Collected data entries:
————————

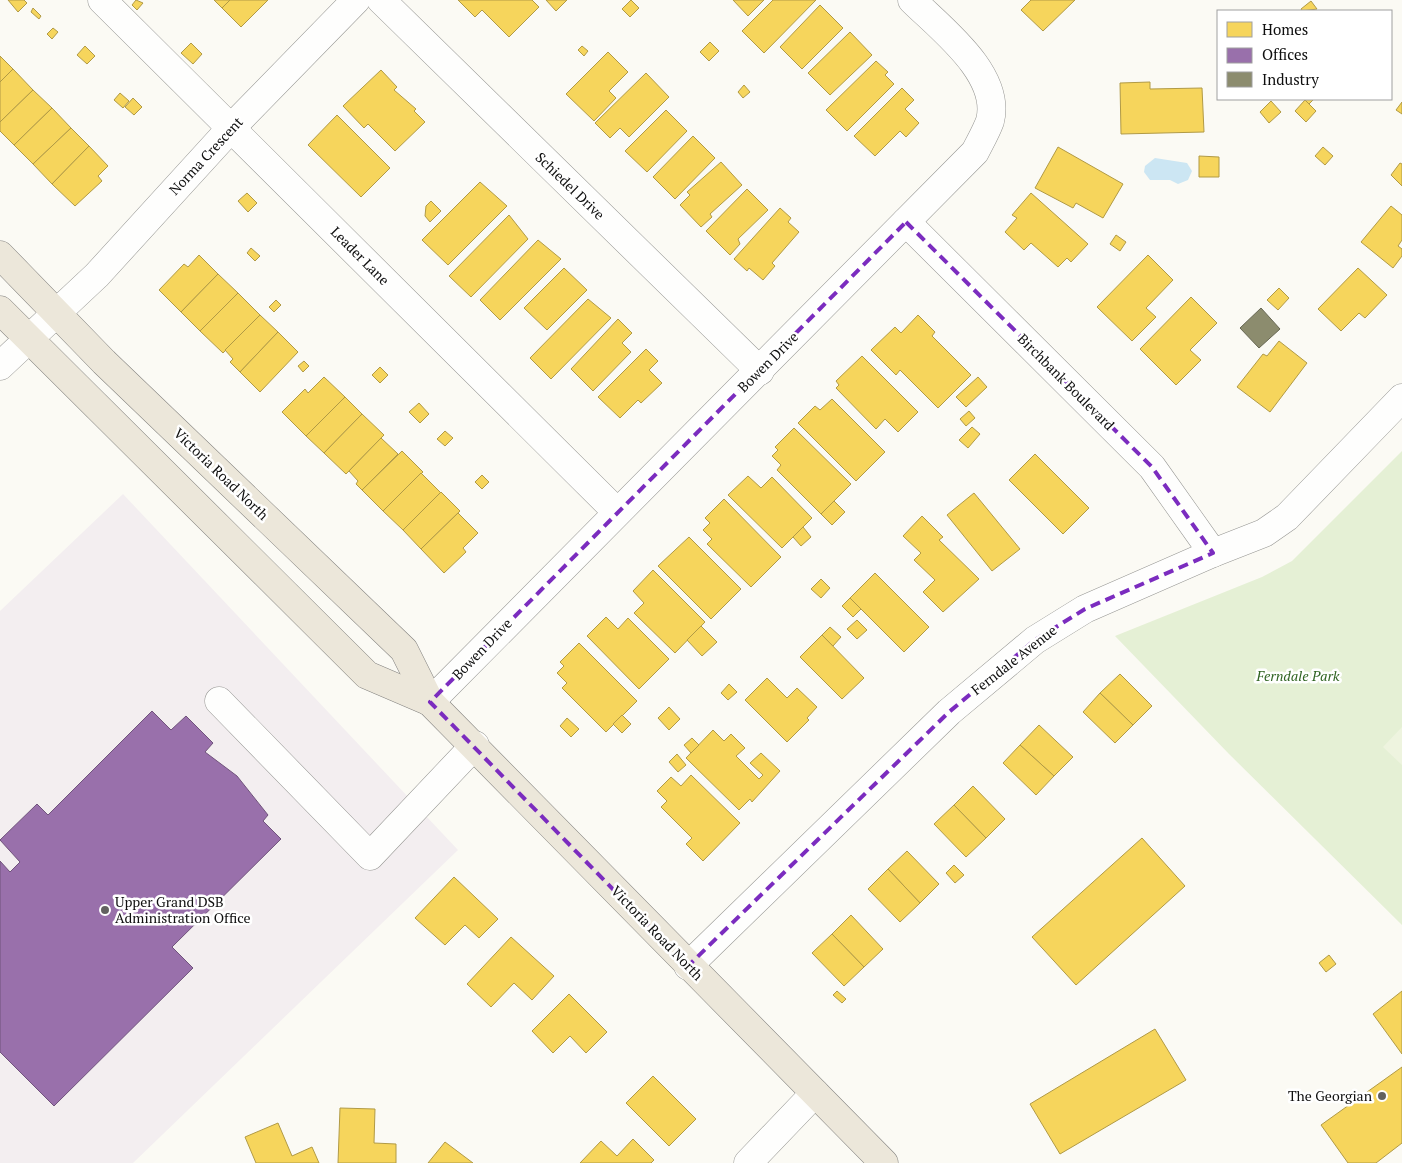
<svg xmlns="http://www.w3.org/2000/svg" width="1402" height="1163" viewBox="0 0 1402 1163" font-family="'PT Serif',serif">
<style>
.industrial{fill:#f3eef0}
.green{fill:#e5f0d5}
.pitch{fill:#eef4df}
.water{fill:#cce6f3}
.homes{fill:#f6d55c;stroke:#b19a45}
.offices{fill:#9970ab;stroke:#70537c}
.industry{fill:#8c8c6e;stroke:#666652}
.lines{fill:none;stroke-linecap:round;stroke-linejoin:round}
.minor-casing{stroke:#959592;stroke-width:29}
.major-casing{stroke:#83827f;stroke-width:29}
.minor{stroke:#fefefd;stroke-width:28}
.major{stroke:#ece7da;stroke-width:28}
.marked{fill:none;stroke:#7b2cbf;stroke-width:4;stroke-dasharray:10 6;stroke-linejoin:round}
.poi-dot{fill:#62615f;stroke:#fff;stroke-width:2}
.labels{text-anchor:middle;stroke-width:5;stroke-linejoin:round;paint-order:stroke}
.street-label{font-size:14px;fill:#0f0f0f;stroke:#fff}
.park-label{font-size:14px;font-style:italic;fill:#306422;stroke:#fff}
.poi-label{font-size:14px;fill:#0f0f0f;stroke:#fff;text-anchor:start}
</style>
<rect width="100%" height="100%" fill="#fbfaf4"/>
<path class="industrial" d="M123,494L458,850L133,1163H0V611Z"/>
<path class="green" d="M1402,451V925L1229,754L1115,636L1262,577L1292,561Z"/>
<path class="pitch" d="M1402,727V765L1383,747Z"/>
<path class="water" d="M1155,158L1187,163L1192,171L1188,180L1178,184L1170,180H1150L1144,172L1145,166Z"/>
<g class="homes">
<path d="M8,0H24L27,3L18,12Z"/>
<path d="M136,0L143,3L137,10L132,5Z"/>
<path d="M214,0H230L222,8Z"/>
<path d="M230,0H268L241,27L222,8Z"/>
<path d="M458,0H532L539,7L509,37L482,10L475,17Z"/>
<path d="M546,0H567L556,11Z"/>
<path d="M631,0L639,8L630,17L622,9Z"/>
<path d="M733,0H764L748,16Z"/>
<path d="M773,0H816L764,53L742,31Z"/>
<path d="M1031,0H1075L1043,31L1021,10Z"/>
<path d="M1311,1L1317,9L1302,11L1301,9Z"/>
<path d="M820,5L843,28L802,69L780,47Z"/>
<path d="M33,8L41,16L39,19L31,12Z"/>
<path d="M53,28L58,32L52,39L47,34Z"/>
<path d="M850,32L872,55L830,95L808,73Z"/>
<path d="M710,42L719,51L709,61L700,52Z"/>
<path d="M191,43L202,54L193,64L181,53Z"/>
<path d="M85,46L95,56L87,64L77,55Z"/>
<path d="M582,46L588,51L584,56L578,50Z"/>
<path d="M608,52L628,72L609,91L616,98L594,121L566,94Z"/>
<path d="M0,56L13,69L0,82Z"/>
<path d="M876,61L888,72L885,75L894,84L847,131L826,110Z"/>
<path d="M13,69L33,90L0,122V82Z"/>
<path d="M381,70L397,87L394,90L416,109L414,111L425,122L395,151L368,124L364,128L343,106Z"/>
<path d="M646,73L669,97L629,137L620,128L610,138L595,123Z"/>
<path d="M1150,82V89L1202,88L1204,132L1121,134L1120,83Z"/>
<path d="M744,85L750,92L743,98L738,92Z"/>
<path d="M902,88L914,100L905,109L919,123L906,137L900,131L875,156L854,136Z"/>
<path d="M33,90L52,108L14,145L0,131V122Z"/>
<path d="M120,93L129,101L123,108L114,100Z"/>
<path d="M133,98L142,107L134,115L125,107Z"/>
<path d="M1303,99H1314L1309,104Z"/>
<path d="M1305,100L1316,111L1306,122L1295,111Z"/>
<path d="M1271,101L1281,112L1269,123L1260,112Z"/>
<path d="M1402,102V114L1396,110Z"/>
<path d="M52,108L71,128L33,164L14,145Z"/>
<path d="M666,110L687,131L647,172L625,151Z"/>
<path d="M337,115L390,168L361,197L308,145Z"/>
<path d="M71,128L89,146L52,184L33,164Z"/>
<path d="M693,136L715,158L675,199L653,177Z"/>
<path d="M89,146L108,166L98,176L102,181L75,206L52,184Z"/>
<path d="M1058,147L1123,184L1103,218L1076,203L1073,208L1035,188Z"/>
<path d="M1323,147L1333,156L1325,165L1315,156Z"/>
<path d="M1199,156L1219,157V177H1199Z"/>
<path d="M721,162L742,185L710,214L712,217L701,227L680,205L690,195L687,192Z"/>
<path d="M1400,163L1402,164V186L1391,175Z"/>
<path d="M480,182L507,206L448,265L422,240Z"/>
<path d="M747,189L768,210L738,239L740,244L730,255L706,231Z"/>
<path d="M247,193L257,203L248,212L238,201Z"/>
<path d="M1031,193L1088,244L1071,262L1067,258L1058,267L1031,243L1024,250L1005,232L1017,218L1012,215Z"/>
<path d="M431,201L441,211L430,222L425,216L426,206Z"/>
<path d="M1391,206L1402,215V240L1398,246L1402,249V256L1393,268L1361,242Z"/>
<path d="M780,208L791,218L788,222L799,232L772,263L775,266L763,280L749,268L747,271L734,259Z"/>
<path d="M509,215L528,239L471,297L449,276Z"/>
<path d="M1116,235L1126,242L1120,251L1110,244Z"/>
<path d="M538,240L561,259L500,320L480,300Z"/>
<path d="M251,248L260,256L255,261L247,253Z"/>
<path d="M199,255L218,274L181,312L159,290L184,264L188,267Z"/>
<path d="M1148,255L1173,280L1146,308L1156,317L1132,341L1097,307Z"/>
<path d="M564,268L587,290L547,330L524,308Z"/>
<path d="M1358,268L1387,295L1365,318L1359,313L1341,331L1318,309Z"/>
<path d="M218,274L238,293L200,331L181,312Z"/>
<path d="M1279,288L1289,298L1278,310L1267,300Z"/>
<path d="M238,293L260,315L223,353L200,331Z"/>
<path d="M1191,297L1217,323L1190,350L1201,360L1176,385L1140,349Z"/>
<path d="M588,299L611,318L551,379L530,358Z"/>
<path d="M276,300L281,305L274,312L269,307Z"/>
<path d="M260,315L278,332L240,372L230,362L233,359L225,350Z"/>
<path d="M918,315L935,332L932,336L971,375L938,408L900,370L896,375L871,350L895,327L901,333Z"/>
<path d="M618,319L632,333L622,343L631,352L593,391L571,369Z"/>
<path d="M278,332L298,352L260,392L240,372Z"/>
<path d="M1279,341L1307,363L1270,412L1237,387L1263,354L1267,356Z"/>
<path d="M646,349L658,361L649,370L662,383L641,403L638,400L620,418L598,397Z"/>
<path d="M862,356L918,412L898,432L885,419L876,429L836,388L839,385L836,381Z"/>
<path d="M304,361L309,366L303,372L298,366Z"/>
<path d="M380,367L388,375L380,383L372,375Z"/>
<path d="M324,377L345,397L306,436L282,412L305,389L308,393Z"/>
<path d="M978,377L987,387L966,407L956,397Z"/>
<path d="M345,397L362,414L324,453L306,436Z"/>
<path d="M832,399L885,452L856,481L798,423L815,406L820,410Z"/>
<path d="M419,403L429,414L420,423L409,412Z"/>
<path d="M969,411L975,418L966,426L960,419Z"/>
<path d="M362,414L384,435L346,474L324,453Z"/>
<path d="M972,427L980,434L968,448L959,440Z"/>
<path d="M794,428L851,484L821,514L777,470L781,465L772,456L778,450L775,447Z"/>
<path d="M445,431L453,438L445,446L437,439Z"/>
<path d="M381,438L398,454L362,490L356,484L358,481L349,471Z"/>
<path d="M402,451L423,472L383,511L362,490Z"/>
<path d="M1035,454L1089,508L1063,534L1009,480Z"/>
<path d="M421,473L441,493L403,530L383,511Z"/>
<path d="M482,475L489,482L482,489L475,482Z"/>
<path d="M748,476L761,488L772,477L812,518L782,548L728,495Z"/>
<path d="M441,492L460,511L421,549L403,530Z"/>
<path d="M974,493L1020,549L992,571L947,515Z"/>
<path d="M724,499L781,557L751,587L707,544L712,539L703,530L710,523L705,518Z"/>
<path d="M834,501L845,512L832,525L821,514Z"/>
<path d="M458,513L478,533L463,548L466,552L444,573L421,549Z"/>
<path d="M922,516L943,537L939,540L979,579L943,612L923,592L935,580L914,560L921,553L903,536Z"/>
<path d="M803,527L811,537L801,546L793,537Z"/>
<path d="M689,537L741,589L711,619L658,566Z"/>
<path d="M653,570L705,622L675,653L634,613L644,603L633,591Z"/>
<path d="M875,573L929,627L904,652L850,598Z"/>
<path d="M821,579L830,588L821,598L811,589Z"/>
<path d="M850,598L861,609L853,617L842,606Z"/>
<path d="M606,617L618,629L628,618L669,659L639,689L587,636Z"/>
<path d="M857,620L867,630L857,639L847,629Z"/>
<path d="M701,626L717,642L702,656L687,640Z"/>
<path d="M830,627L841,637L833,646L822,635Z"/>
<path d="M822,635L864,678L842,699L800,657Z"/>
<path d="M579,643L637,701L606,732L562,688L567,683L557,673L564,666L560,662Z"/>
<path d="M1120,674L1152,706L1133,725L1100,693Z"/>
<path d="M767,678L787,698L797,688L817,707L807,718L809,720L787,742L745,700Z"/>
<path d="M729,684L737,692L728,700L721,693Z"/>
<path d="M1100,693L1133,725L1115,743L1083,712Z"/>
<path d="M669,707L680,719L669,730L658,718Z"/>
<path d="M622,715L631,724L622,733L613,724Z"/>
<path d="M567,718L579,729L571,737L560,726Z"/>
<path d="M1039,725L1073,757L1054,776L1020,745Z"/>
<path d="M713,730L724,741L731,734L745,748L736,756L759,779L763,775L750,763L761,753L780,771L752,802L750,799L739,810L686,758Z"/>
<path d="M692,738L699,745L691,753L684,745Z"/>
<path d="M1020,745L1054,776L1036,795L1003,763Z"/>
<path d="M677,754L686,765L678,772L669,762Z"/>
<path d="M691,775L740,823L703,861L686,844L692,838L661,807L667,801L657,791L671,777L681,786Z"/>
<path d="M973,786L1005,819L986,838L954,805Z"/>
<path d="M954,805L986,838L966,857L934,824Z"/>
<path d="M1142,838L1185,886L1076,985L1032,937Z"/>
<path d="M907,851L939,884L920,903L888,869Z"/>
<path d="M954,865L964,875L955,883L946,873Z"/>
<path d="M888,869L920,903L900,922L868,889Z"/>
<path d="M454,877L498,919L479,938L465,925L445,945L415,918Z"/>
<path d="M851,915L883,949L864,967L832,934Z"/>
<path d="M832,934L864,967L844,986L812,953Z"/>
<path d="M511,937L554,976L532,1000L514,983L491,1007L467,984Z"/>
<path d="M1329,955L1336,964L1326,972L1319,963Z"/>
<path d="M837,991L846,999L842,1003L833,995Z"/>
<path d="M1402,991V1054L1373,1014Z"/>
<path d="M569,994L607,1032L586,1053L570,1036L553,1053L532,1031Z"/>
<path d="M1155,1029L1186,1080L1060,1154L1030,1104Z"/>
<path d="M1402,1067V1143L1376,1163H1348L1321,1125Z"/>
<path d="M653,1076L696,1119L669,1146L626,1103Z"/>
<path d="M340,1108L375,1109L374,1143L396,1144V1163H338Z"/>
<path d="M278,1123L292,1156L312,1147L319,1163H256L245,1137Z"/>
<path d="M633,1139L654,1160L651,1163H580L601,1141L617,1156Z"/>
<path d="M445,1142L473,1163H428Z"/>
</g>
<path class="offices" d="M152,711L171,730L186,716L213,743L205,752L237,776L268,815L263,821L281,839L172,947L193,968L54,1106L0,1052V861L10,872L20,862L0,840L37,804L48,815Z"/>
<path class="industry" d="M1261,308L1280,329L1259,348L1240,328Z"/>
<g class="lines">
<defs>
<g id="minor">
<path d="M102,0L617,512"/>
<path d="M381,0L760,371"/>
<path d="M906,222L1152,467L1213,553"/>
<path d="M0,366L97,275L232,127L356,0"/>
<path d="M219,701L370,856L475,745"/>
<path d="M430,702L975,152C980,142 986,132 990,121C1002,74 940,28 912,0"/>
<path d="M688,966L949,712L1035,640L1085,609L1213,553L1264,533L1287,517L1402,398"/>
<path d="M748,1163L815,1093"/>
</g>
<g id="major">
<path d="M0,255L104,362L404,650L430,702L884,1163"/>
<path d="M0,310L367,675L430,702"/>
</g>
</defs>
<use href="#minor" class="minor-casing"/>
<use href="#major" class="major-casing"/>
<use href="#minor" class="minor"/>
<use href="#major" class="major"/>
</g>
<path class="marked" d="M906,222L1152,467L1213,553L1085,609L1035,640L949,712L688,966L430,702Z"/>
<g class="poi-dot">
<circle cx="105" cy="910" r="5"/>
<circle cx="1382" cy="1096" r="5"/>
</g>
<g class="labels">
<g class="street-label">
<text transform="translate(206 156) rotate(-47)" y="5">Norma Crescent</text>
<text transform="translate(570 186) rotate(44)" y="5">Schiedel Drive</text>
<text transform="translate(360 256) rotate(45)" y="5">Leader Lane</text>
<text transform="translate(768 362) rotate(-45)" y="5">Bowen Drive</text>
<text transform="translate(1066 382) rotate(45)" y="5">Birchbank Boulevard</text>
<text transform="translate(221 474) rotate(44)" y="5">Victoria Road North</text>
<text transform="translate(482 649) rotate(-46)" y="5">Bowen Drive</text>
<text transform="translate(1014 660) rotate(-38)" y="5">Ferndale Avenue</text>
<text transform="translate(657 933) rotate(46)" y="5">Victoria Road North</text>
</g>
<g class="park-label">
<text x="1298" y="681">Ferndale Park</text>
</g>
<g class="poi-label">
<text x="115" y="907">Upper Grand DSB<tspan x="115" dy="16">Administration Office</tspan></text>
<text x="1372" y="1101" text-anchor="end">The Georgian</text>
</g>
</g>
<rect x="1217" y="10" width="175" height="90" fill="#ffffff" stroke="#9f9f9f"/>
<rect x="1227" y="22" width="25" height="15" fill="#f6d55c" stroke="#9f9f9f"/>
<text x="1262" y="35" font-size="15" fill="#0f0f0f">Homes</text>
<rect x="1227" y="48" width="25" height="15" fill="#9970ab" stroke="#9f9f9f"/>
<text x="1262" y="60" font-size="15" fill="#0f0f0f">Offices</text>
<rect x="1227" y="72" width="25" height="15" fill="#8c8c6e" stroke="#9f9f9f"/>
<text x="1262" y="85" font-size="15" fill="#0f0f0f">Industry</text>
</svg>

————————

Look through the records above and please copy every line in which the string "labels" occurs.

**Answer section**
.labels{text-anchor:middle;stroke-width:5;stroke-linejoin:round;paint-order:stroke}
<g class="labels">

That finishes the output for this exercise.